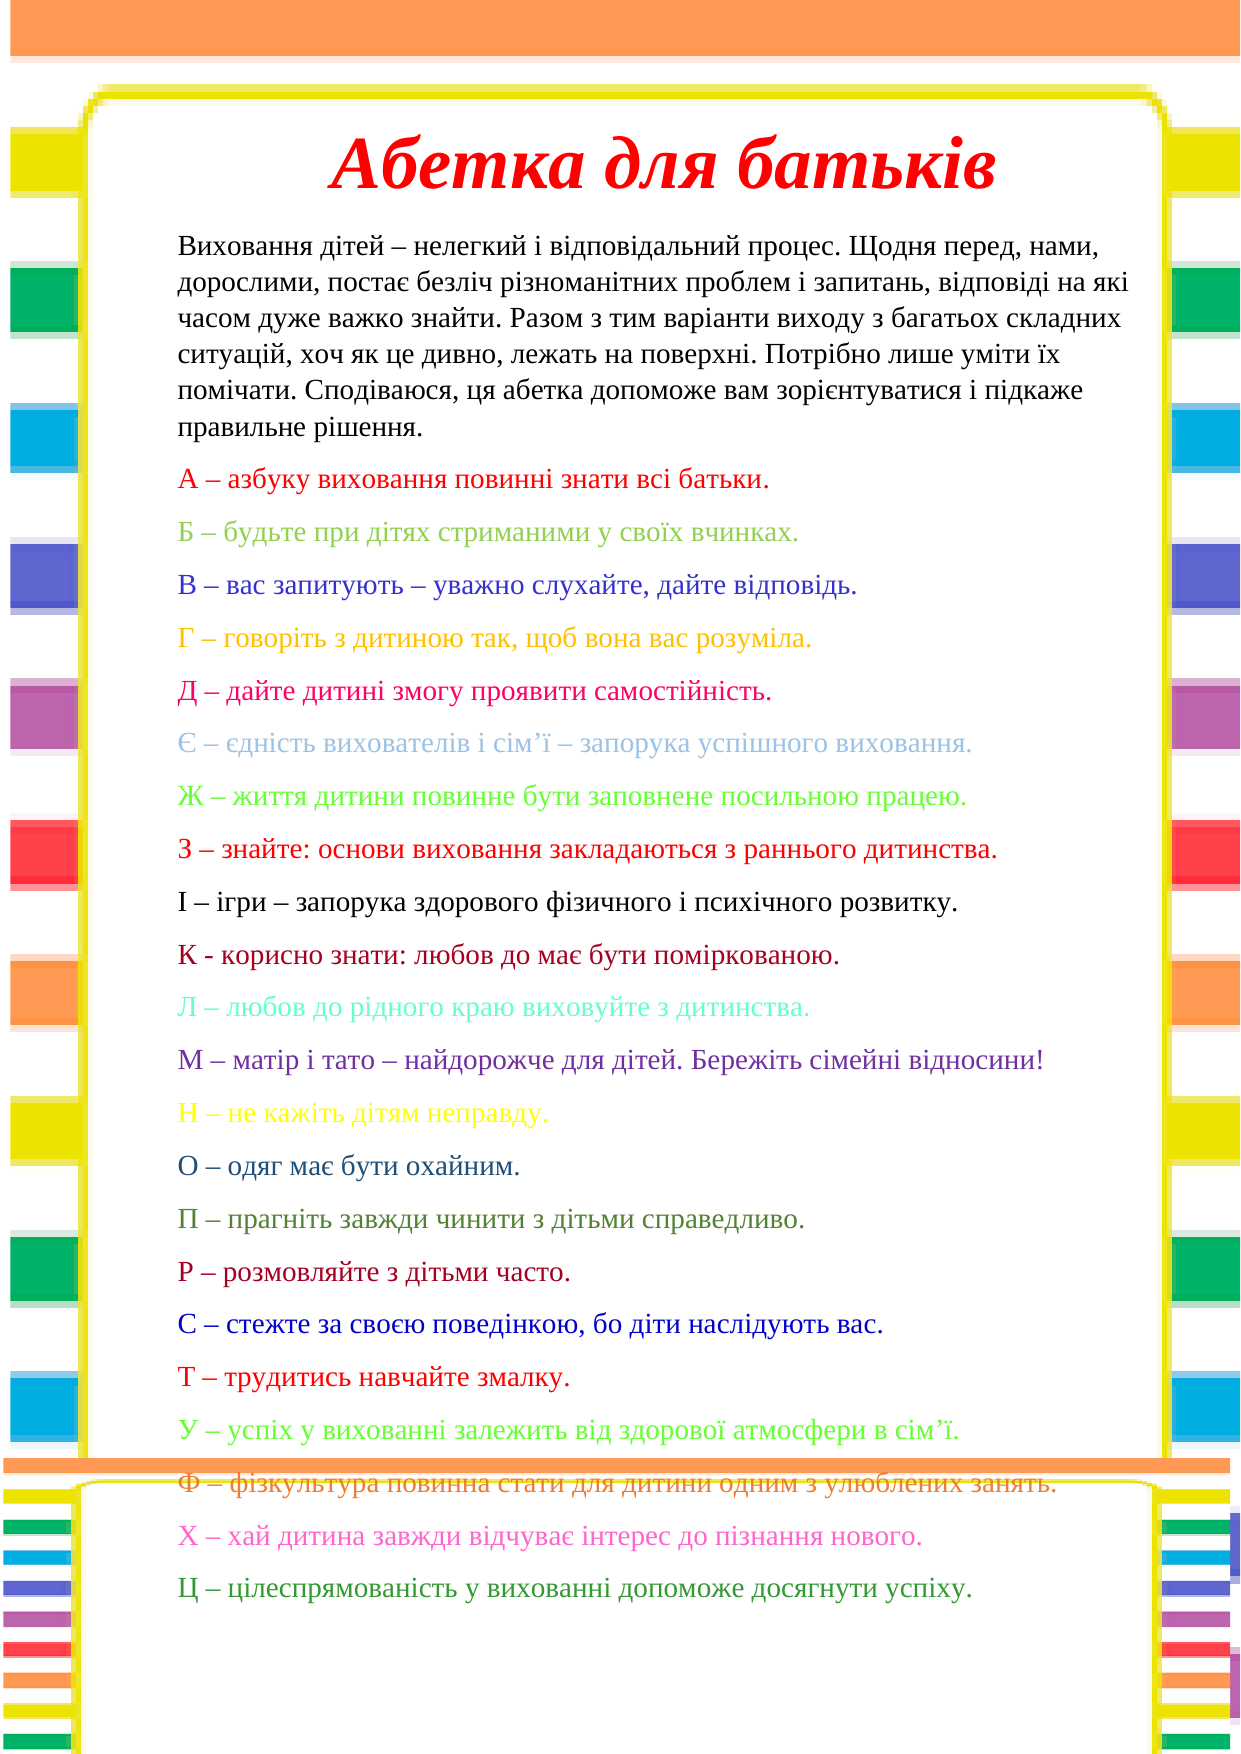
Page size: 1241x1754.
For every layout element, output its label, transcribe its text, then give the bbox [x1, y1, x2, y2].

text П – прагніть завжди чинити з дітьми справедливо. [177, 1201, 1152, 1234]
text К - корисно знати: любов до має бути поміркованою. [177, 937, 1152, 970]
text В – вас запитують – уважно слухайте, дайте відповідь. [177, 567, 1152, 601]
text Н – не кажіть дітям неправду. [177, 1095, 1152, 1129]
text Х – хай дитина завжди відчуває інтерес до пізнання нового. [177, 1518, 1152, 1551]
text У – успіх у вихованні залежить від здорової атмосфери в сім’ї. [177, 1412, 1152, 1446]
text С – стежте за своєю поведінкою, бо діти наслідують вас. [177, 1306, 1152, 1340]
text Є – єдність вихователів і сім’ї – запорука успішного виховання. [177, 726, 1152, 759]
text З – знайте: основи виховання закладаються з раннього дитинства. [177, 831, 1152, 865]
text Ж – життя дитини повинне бути заповнене посильною працею. [177, 778, 1152, 812]
text Б – будьте при дітях стриманими у своїх вчинках. [177, 514, 1152, 548]
text Г – говоріть з дитиною так, щоб вона вас розуміла. [177, 620, 1152, 653]
text Р – розмовляйте з дітьми часто. [177, 1254, 1152, 1287]
text Т – трудитись навчайте змалку. [177, 1359, 1152, 1393]
text О – одяг має бути охайним. [177, 1148, 1152, 1182]
text Ф – фізкультура повинна стати для дитини одним з улюблених занять. [177, 1465, 1152, 1498]
text Виховання дітей – нелегкий і відповідальний процес. Щодня перед, нами, дорослими, постає безліч різноманітних проблем і запитань, відповіді на які часом дуже важко знайти. Разом з тим варіанти виходу з багатьох складних ситуацій, хоч як це дивно, лежать на поверхні. Потрібно лише уміти їх помічати. Сподіваюся, ця абетка допоможе вам зорієнтуватися і підкаже правильне рішення. [177, 228, 1152, 442]
text А – азбуку виховання повинні знати всі батьки. [177, 461, 1152, 495]
text Д – дайте дитині змогу проявити самостійність. [177, 673, 1152, 706]
text Ц – цілеспрямованість у вихованні допоможе досягнути успіху. [177, 1571, 1152, 1604]
text Абетка для батьків [177, 118, 1152, 204]
picture [3, 0, 1241, 1754]
text М – матір і тато – найдорожче для дітей. Бережіть сімейні відносини! [177, 1042, 1152, 1076]
text І – ігри – запорука здорового фізичного і психічного розвитку. [177, 884, 1152, 917]
text Л – любов до рідного краю виховуйте з дитинства. [177, 989, 1152, 1023]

========================================================================

Restate all of the material word for word, leaving every picture out.

Page size: 1241x1754.
For every layout element, output its label, transcribe its text, then give the bbox [x1, y1, x2, y2].

text П – прагніть завжди чинити з дітьми справедливо. [177, 1201, 1152, 1234]
text К - корисно знати: любов до має бути поміркованою. [177, 937, 1152, 970]
text В – вас запитують – уважно слухайте, дайте відповідь. [177, 567, 1152, 601]
text Н – не кажіть дітям неправду. [177, 1095, 1152, 1129]
text Х – хай дитина завжди відчуває інтерес до пізнання нового. [177, 1518, 1152, 1551]
text У – успіх у вихованні залежить від здорової атмосфери в сім’ї. [177, 1412, 1152, 1446]
text С – стежте за своєю поведінкою, бо діти наслідують вас. [177, 1306, 1152, 1340]
text Є – єдність вихователів і сім’ї – запорука успішного виховання. [177, 726, 1152, 759]
text З – знайте: основи виховання закладаються з раннього дитинства. [177, 831, 1152, 865]
text Ж – життя дитини повинне бути заповнене посильною працею. [177, 778, 1152, 812]
text Б – будьте при дітях стриманими у своїх вчинках. [177, 514, 1152, 548]
text Г – говоріть з дитиною так, щоб вона вас розуміла. [177, 620, 1152, 653]
text Р – розмовляйте з дітьми часто. [177, 1254, 1152, 1287]
text Т – трудитись навчайте змалку. [177, 1359, 1152, 1393]
text О – одяг має бути охайним. [177, 1148, 1152, 1182]
text Ф – фізкультура повинна стати для дитини одним з улюблених занять. [177, 1465, 1152, 1498]
text Виховання дітей – нелегкий і відповідальний процес. Щодня перед, нами, дорослими, постає безліч різноманітних проблем і запитань, відповіді на які часом дуже важко знайти. Разом з тим варіанти виходу з багатьох складних ситуацій, хоч як це дивно, лежать на поверхні. Потрібно лише уміти їх помічати. Сподіваюся, ця абетка допоможе вам зорієнтуватися і підкаже правильне рішення. [177, 228, 1152, 442]
text А – азбуку виховання повинні знати всі батьки. [177, 461, 1152, 495]
text Д – дайте дитині змогу проявити самостійність. [177, 673, 1152, 706]
text Ц – цілеспрямованість у вихованні допоможе досягнути успіху. [177, 1571, 1152, 1604]
text Абетка для батьків [177, 118, 1152, 204]
picture [3, 0, 1241, 1754]
text М – матір і тато – найдорожче для дітей. Бережіть сімейні відносини! [177, 1042, 1152, 1076]
text І – ігри – запорука здорового фізичного і психічного розвитку. [177, 884, 1152, 917]
text Л – любов до рідного краю виховуйте з дитинства. [177, 989, 1152, 1023]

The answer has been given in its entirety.